The Helm chart follows the same opt-in / composable philosophy as the compose stack, but at finer granularity. The chart itself ships no observability stack — Prometheus, Grafana, Loki, Tempo are your cluster's concern. The chart only emits the CRs your existing stack needs to start scraping, alerting, and rendering dashboards.

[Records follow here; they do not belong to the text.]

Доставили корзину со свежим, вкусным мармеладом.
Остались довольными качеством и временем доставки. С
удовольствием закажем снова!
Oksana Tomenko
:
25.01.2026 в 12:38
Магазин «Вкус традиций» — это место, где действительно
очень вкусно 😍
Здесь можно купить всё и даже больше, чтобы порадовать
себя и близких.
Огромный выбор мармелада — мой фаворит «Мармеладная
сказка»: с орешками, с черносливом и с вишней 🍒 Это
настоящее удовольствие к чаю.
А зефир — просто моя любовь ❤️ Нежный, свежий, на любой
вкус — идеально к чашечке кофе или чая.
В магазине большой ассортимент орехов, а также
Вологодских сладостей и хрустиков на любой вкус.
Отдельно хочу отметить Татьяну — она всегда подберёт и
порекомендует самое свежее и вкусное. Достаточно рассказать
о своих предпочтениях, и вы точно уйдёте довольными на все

Three independent flags. Enable any combination:

Flag	Emits	Requires
`serviceMonitor.enabled`	`ServiceMonitor` targeting shards + proxy `/metrics`.	Prometheus Operator (or Alloy configured to discover SMs).
`prometheusRule.enabled`	`PrometheusRule` with default Linera alerts + yours.	Prometheus Operator + `PrometheusRule` CRD.
`dashboards.enabled`	One `ConfigMap` per JSON dashboard, sidecar-labelled.	Grafana with the dashboard sidecar enabled.

Defaults are all false — a bare helm install produces no observability resources, same as a bare docker compose up produces no observability containers.

# my-values.yaml — turn on everything
serviceMonitor:
  enabled: true
  labels:
    release: prometheus        # match your Prometheus's serviceMonitorSelector
prometheusRule:
  enabled: true
dashboards:
  enabled: true

Remote push (Alloy / agent-based forwarding)¶

The Helm chart does not ship an Alloy sidecar — that's a cluster concern, not a per-chart concern. If you want the same "push to a remote Prometheus / Loki / Tempo" behaviour the compose --with-alloy flag gives you, install Alloy (or the Grafana Agent, or OpenTelemetry Collector) as a separate release in the cluster and point it at the ServiceMonitor created by serviceMonitor.enabled=true.

Customising alerts¶

Extend the shipped rules without forking the chart:

prometheusRule:
  enabled: true
  extraRules:
    - alert: MyCustomAlert
      expr: up{...} == 0
      for: 5m
      labels:
        severity: warning
      annotations:
        summary: …

Dashboards shipped with the chart¶

dashboards.enabled=true emits one ConfigMap per JSON file under helm/linera-validator/dashboards/, recursively, labelled for the Grafana sidecar. Current set:

linera/general.json — validator overview (proxy + shard health, rps, error rate)
linera/execution.json — execution layer metrics
linera/views.json — view cache / materialisation metrics
linera/storage/storage.json — generic storage layer metrics
linera/storage/rocksdb.json — RocksDB-specific counters (when dual-store enabled)
linera/storage/scylladb.json — ScyllaDB-specific counters
linera/vms/ethereum.json — EVM-runtime dashboards
profiling/cpu.json, profiling/jemalloc-memory.json — continuous-profiling views (Pyroscope)
scylla/scylla-{overview,detailed,advanced,cql,ks,os,alternator}.json — upstream ScyllaDB dashboards (tag 6.2)
scylla-manager/scylla-manager.json — ScyllaDB Manager dashboard (tag 3.4)

Drop additional JSON files into the same directory and re-run helm upgrade — the chart picks them up automatically.